How do encoders work in motion control?
Most machine builders and controls folks would relate encoder to motion, but how do encoders really work? How an encoder works depends on the type of technology used. For instance, encoders may be mechanical, magnetic, resistive or optical. Optical is most common in today’s world. A light-emitting diode (LED) is used to emit a light beam, and, when the shaft rotates, the light shines through a line on the disc, and a pulse is created. When the light is on, the binary response is one. When the light is off, the binary response is zero. Mechanically, the disk that the light looks through may be modified for the resolution needed.
As an example, let’s look at digital logic. For digital logic, picture a 4 to 2 conversion (Table 1).
In the box representation, this would be OR gates with the logic of:
If Y1 or Y0 then A0 =1
If Y2 or Y3 then A1 = 1.
This can be expanded to represent however many inputs (Figure 1). Here, we just want to show how four inputs can be encoded to represent two outputs. This is the same idea used with an encoder.
These examples are simple, but encoders are the backbone to actuation and precision movement (Figure 2). For instance, robotic encoders may have precision to the point of arcseconds, or, for example, a fraction of a degree such as 0.18 degrees.
Encoders defined and their role in automation
Encoders have been under development since the 1960s and are continually being updated based on electronics advances and societal needs. Robots or computer numerical control (CNC) would not be possible without encoders.
The purpose of this explanation is to define an encoder and show the transition of the mechanical response to the electrical response. Also, the pattern can be whatever is called for.
For instance, absolute encoders use a code disc that allows markers to track a unique binary code for each position. Many people think this means you do not have to “home” an absolute encoder. Initial configuration still requires zeroing and creating a reference for a start position so that the absolute encoder may store the expected reference for future power-offs.
In short, if the controls engineer recognizes that a physical pulse can be converted to a binary pattern and then referenced in a real-time program with units, then they are on their way to understanding encoders.

• RECORDED INFORMATION
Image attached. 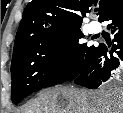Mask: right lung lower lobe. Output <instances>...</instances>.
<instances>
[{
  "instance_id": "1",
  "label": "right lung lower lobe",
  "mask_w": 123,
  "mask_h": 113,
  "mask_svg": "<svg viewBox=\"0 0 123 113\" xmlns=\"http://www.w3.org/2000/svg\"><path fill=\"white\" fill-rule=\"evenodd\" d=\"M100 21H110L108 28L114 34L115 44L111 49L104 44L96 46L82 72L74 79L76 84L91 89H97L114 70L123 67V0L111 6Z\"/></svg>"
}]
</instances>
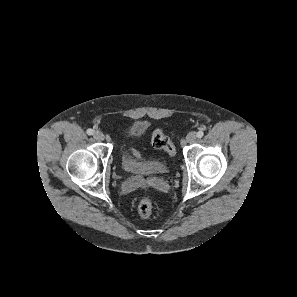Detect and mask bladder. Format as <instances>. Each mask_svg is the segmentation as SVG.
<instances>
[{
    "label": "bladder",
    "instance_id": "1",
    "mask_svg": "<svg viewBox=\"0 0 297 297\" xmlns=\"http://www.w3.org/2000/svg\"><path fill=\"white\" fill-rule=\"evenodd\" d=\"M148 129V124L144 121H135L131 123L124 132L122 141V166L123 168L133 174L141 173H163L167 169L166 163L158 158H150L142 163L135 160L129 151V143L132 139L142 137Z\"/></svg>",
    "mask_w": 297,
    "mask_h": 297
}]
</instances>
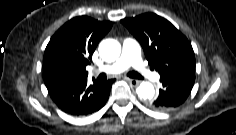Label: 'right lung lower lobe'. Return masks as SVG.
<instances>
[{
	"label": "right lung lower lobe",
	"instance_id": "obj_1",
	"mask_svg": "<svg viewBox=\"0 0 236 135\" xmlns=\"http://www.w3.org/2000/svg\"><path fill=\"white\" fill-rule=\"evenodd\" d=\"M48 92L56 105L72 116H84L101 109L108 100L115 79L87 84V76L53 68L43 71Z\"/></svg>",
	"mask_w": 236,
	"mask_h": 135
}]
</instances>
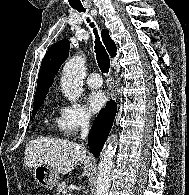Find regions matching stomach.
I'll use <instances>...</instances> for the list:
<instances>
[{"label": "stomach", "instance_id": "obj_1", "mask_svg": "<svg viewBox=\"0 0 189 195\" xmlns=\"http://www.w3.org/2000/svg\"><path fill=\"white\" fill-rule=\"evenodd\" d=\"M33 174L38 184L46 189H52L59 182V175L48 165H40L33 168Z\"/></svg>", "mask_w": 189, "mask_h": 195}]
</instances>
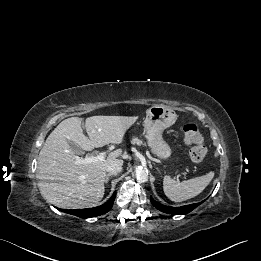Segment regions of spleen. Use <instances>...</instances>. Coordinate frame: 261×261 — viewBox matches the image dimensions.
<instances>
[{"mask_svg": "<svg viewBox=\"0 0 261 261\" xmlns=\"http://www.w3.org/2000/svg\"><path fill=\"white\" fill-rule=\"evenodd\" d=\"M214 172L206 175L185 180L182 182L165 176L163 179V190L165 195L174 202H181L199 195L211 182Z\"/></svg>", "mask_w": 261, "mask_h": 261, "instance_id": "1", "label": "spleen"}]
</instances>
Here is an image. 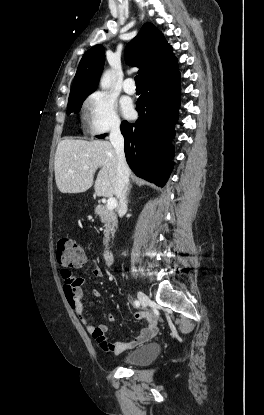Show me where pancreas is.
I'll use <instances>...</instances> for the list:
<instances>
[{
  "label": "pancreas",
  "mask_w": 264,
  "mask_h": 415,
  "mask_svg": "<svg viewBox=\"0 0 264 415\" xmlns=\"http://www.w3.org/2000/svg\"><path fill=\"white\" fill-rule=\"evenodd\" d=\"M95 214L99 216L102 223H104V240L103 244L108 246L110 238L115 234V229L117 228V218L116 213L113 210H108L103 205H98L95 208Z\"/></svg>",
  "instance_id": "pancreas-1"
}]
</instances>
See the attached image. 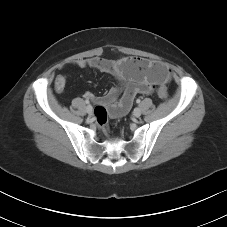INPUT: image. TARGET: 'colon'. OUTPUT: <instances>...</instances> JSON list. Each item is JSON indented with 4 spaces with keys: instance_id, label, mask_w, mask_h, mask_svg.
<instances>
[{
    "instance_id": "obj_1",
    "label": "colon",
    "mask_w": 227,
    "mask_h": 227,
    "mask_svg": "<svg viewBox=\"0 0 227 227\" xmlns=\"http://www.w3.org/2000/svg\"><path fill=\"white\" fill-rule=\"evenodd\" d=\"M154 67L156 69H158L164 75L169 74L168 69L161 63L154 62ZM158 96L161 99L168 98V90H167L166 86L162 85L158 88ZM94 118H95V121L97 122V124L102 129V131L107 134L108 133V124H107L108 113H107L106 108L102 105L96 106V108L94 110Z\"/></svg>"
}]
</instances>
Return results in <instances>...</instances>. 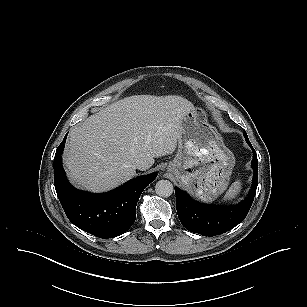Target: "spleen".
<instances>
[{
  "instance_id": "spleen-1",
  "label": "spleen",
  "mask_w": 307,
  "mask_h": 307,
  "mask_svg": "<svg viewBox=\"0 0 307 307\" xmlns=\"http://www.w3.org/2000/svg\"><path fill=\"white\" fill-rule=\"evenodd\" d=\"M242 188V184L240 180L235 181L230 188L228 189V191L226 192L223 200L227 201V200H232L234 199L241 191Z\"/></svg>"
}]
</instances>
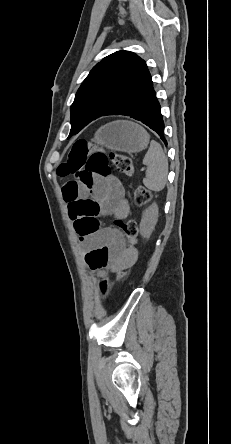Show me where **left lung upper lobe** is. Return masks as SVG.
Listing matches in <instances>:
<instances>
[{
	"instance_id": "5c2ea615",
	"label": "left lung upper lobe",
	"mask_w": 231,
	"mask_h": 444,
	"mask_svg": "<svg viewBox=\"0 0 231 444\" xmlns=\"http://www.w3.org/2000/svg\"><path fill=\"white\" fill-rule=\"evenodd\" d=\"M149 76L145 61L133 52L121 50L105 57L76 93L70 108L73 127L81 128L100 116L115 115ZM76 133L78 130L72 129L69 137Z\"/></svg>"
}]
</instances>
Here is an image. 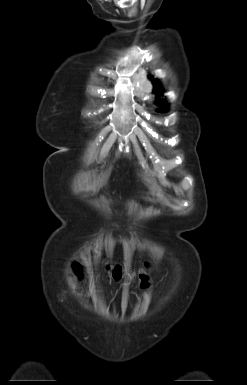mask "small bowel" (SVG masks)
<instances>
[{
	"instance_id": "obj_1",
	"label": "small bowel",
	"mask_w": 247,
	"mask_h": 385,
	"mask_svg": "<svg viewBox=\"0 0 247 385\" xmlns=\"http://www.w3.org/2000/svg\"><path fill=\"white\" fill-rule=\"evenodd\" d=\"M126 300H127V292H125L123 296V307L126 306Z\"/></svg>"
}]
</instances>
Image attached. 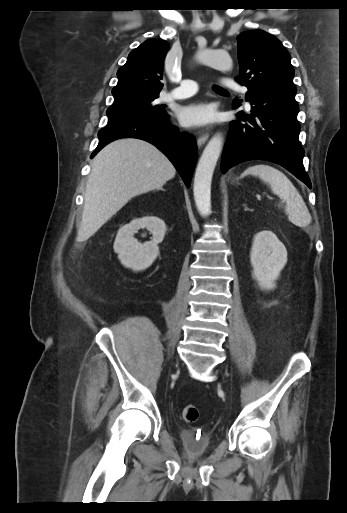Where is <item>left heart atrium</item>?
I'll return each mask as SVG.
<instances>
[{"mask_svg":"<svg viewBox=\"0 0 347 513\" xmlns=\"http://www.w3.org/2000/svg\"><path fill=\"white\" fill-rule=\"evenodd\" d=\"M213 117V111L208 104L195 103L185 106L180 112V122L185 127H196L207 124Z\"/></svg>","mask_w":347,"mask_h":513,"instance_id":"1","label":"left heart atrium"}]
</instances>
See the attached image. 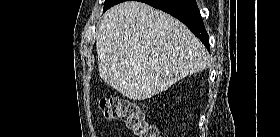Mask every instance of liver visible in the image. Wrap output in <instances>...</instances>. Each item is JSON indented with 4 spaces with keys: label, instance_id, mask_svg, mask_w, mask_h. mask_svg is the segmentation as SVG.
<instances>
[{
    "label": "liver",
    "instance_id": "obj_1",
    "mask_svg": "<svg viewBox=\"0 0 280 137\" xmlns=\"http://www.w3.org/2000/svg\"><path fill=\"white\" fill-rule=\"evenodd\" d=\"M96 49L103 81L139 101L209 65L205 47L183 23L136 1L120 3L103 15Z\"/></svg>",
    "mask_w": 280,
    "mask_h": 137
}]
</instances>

• JOBS
• A. Answer from the text on encoders:
(i) Which encoder technology does it call most common today?
(ii) Since when have encoders been under development?
(iii) What does initial configuration of an absolute encoder still require?
• B. Put this sentence from the text on encoders into Spanish: "Robots or computer numerical control (CNC) would not be possible without encoders."
• C. In the text on encoders, shorten the paragraph beginning "For instance, absolute encoders use a code disc" and keep its main facts.
You can do without the records here.

• ANSWERS IN ORDER
• A.
(i) Optical.
(ii) Since the 1960s.
(iii) Zeroing and creating a reference for a start position.

• B. Los robots o el control numérico por computadora (CNC) no serían posibles sin los codificadores.

• C. Absolute encoders use a code disc whose markers track a unique binary code for each position. Many people think they need no homing, but initial setup still requires zeroing and a start-position reference, which the encoder stores for future power-offs.